Never tried to trickle while the battery is attached but came across the idea when I was re installing my spare battery the other day. What do you guys think if the key is not engaged and no electricity is flowing besides that of the trickle? Will this fry the wires etc.?? Thanks!

Evan


----------



## Kubota 8540 (Sep 25, 2009)

I use something similar to this............. http://www.gemplers.com/product/165419/Battery-Doc-Battery-Charging-Station-1-amp


----------



## eshskis (Dec 1, 2008)

http://atvconnection.com/Features/Feature_Articles/A-primer-on-ATV-batteries.cfm


----------



## MtnCowboy (Dec 20, 2009)

Shouldn't be a problem with the key on or off as long as the trickle charger is designed for an ATV/bike battery.
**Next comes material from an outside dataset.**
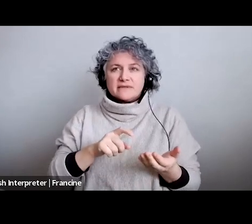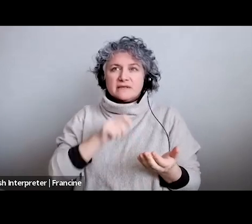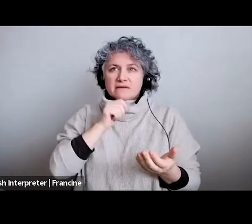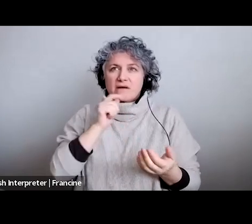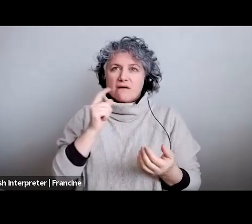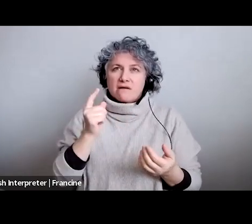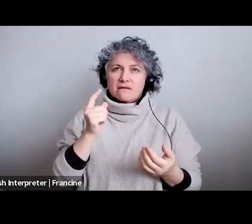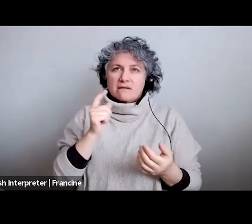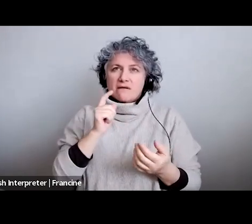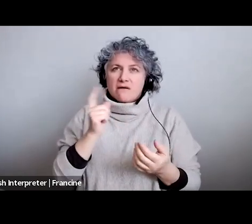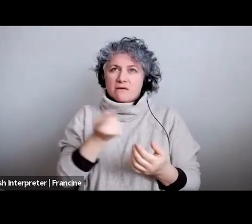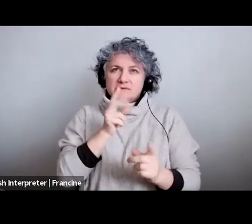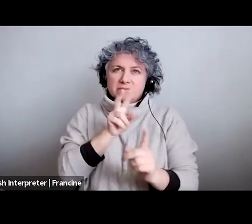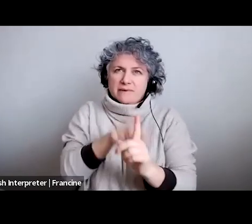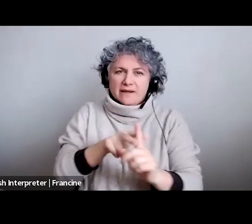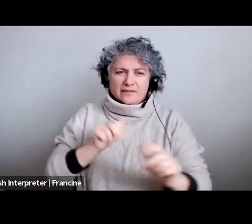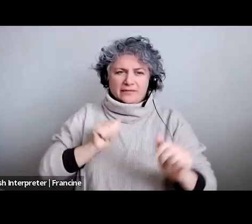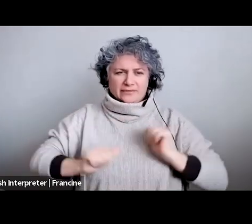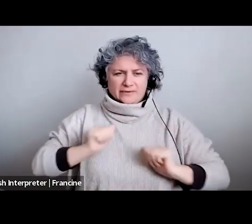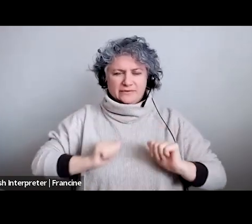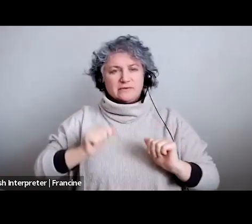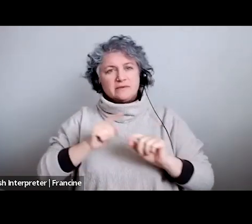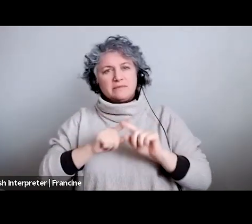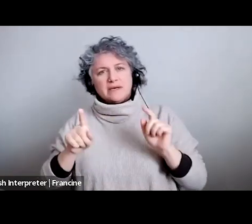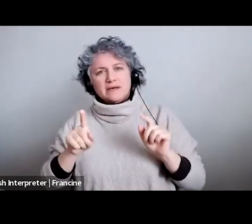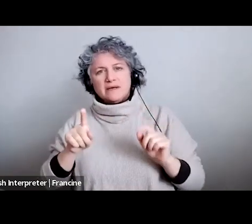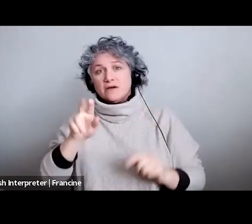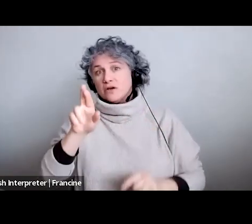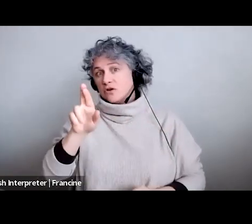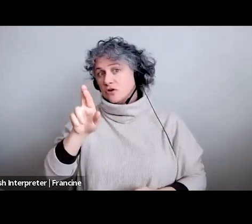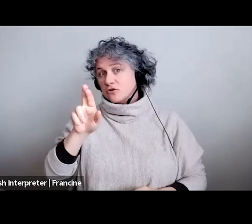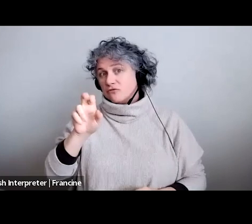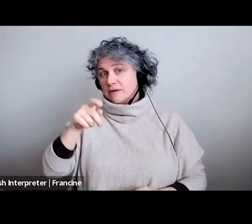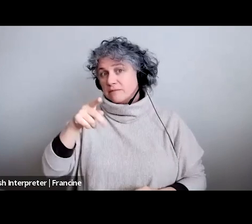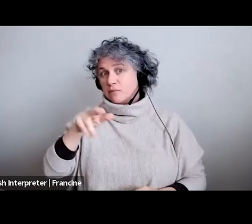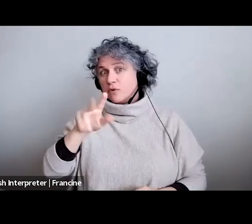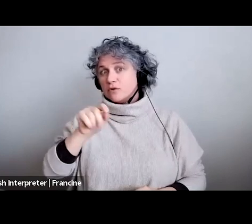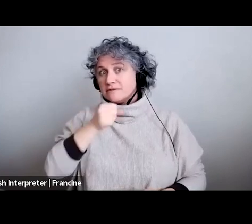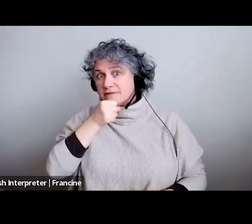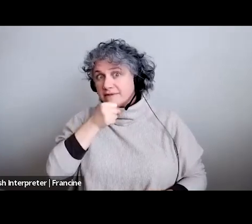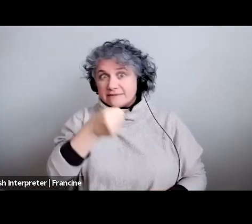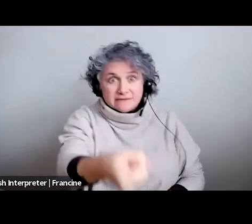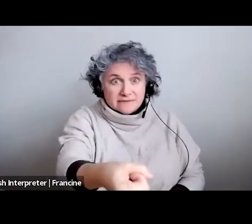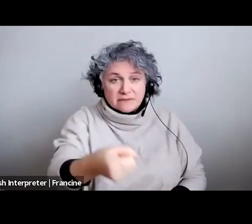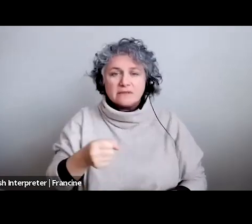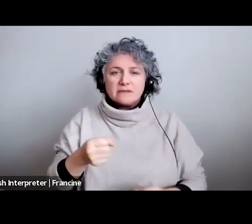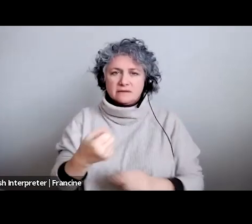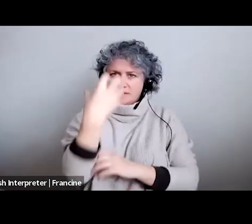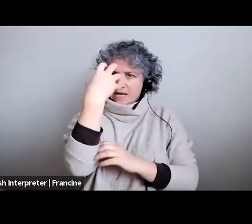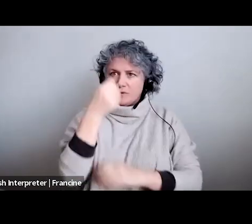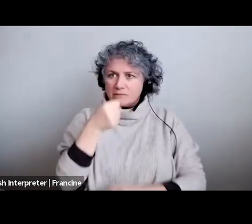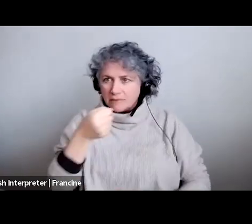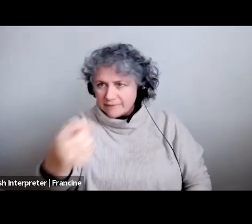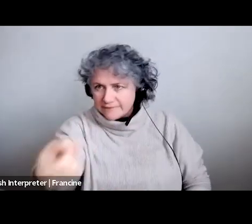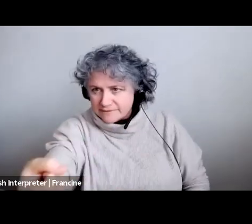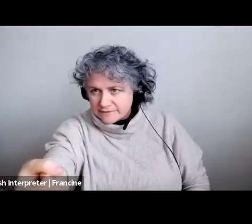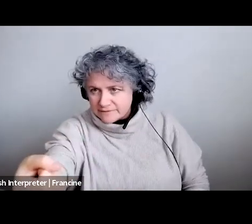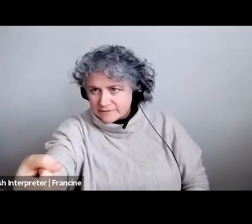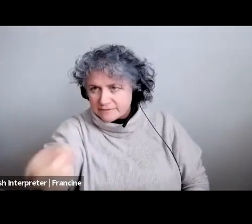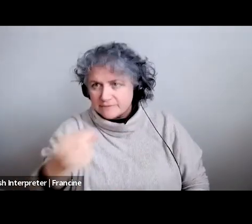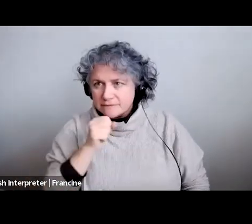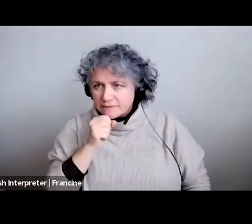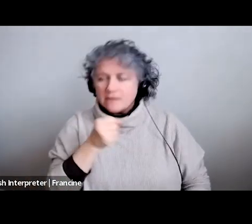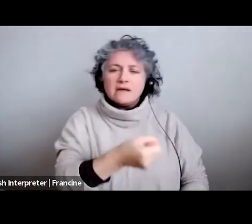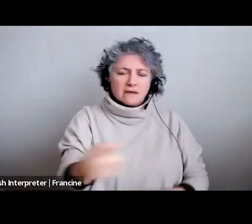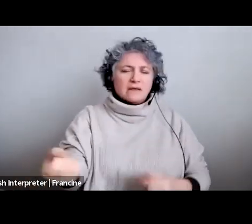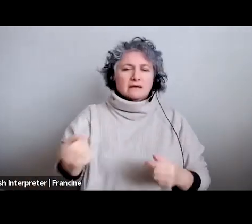but definitely for reporters and things like that obviously you would do it into the camera but i think often when you're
But why have the key on? I use a 1.25a Battery Tender. It plugs into an exterior connector at the rear of the ATV and the battery always stays connected to the ATV circuits. You could probably connect any kind of charger you want as long as you don't boil the battery. Usually the concern with charging starting batteries is overvoltage or overcurrent that can disrupt sensitive electronics like computer modules in cars. Even 15 feet of 16 gauge wire will handle 12a at nominal 12v. But if in doubt, disconnect the bat.


----------



## LEtitsnoW21 (Jan 14, 2010)

Thanks for the feedback guys!


----------



## the_experience (Feb 28, 2007)

FWIW I spent the money to get a good AGM battery for my old man's Sportsman 500 a few years ago and bought him when of the battery tender juniors (the .75 amp one) at the same time. I wired the ring terminal quick connect harness on and ran the cord out so when he's done plowing he can just plug it in. I wired his headlights so the two lower ones plus the handlebar pod mounted on come on at the same time and he uses a winch to lift the plow so the charging system has a tough time keeping up. It worked so well and has been 100% hassle free for over 3 years now so I did exactly the same thing on my old Honda though I have the 1.25 amp battery tender. If you're looking for a battery maintainer I can't say anything but good things about the Deltran Battery Tender series. Yes, they cost a little more than the more generic ones, but they work fantastic. I even use mine for charging my 7.5 aH VRLA depth finder batteries.


----------



## benk777 (Nov 2, 2009)

I use a 4-port Battery Tender. One for my 48" Scag ZTR, one for the Rincon Plow, one for the 89 Supra, and an open spot for another toy!

Ben


----------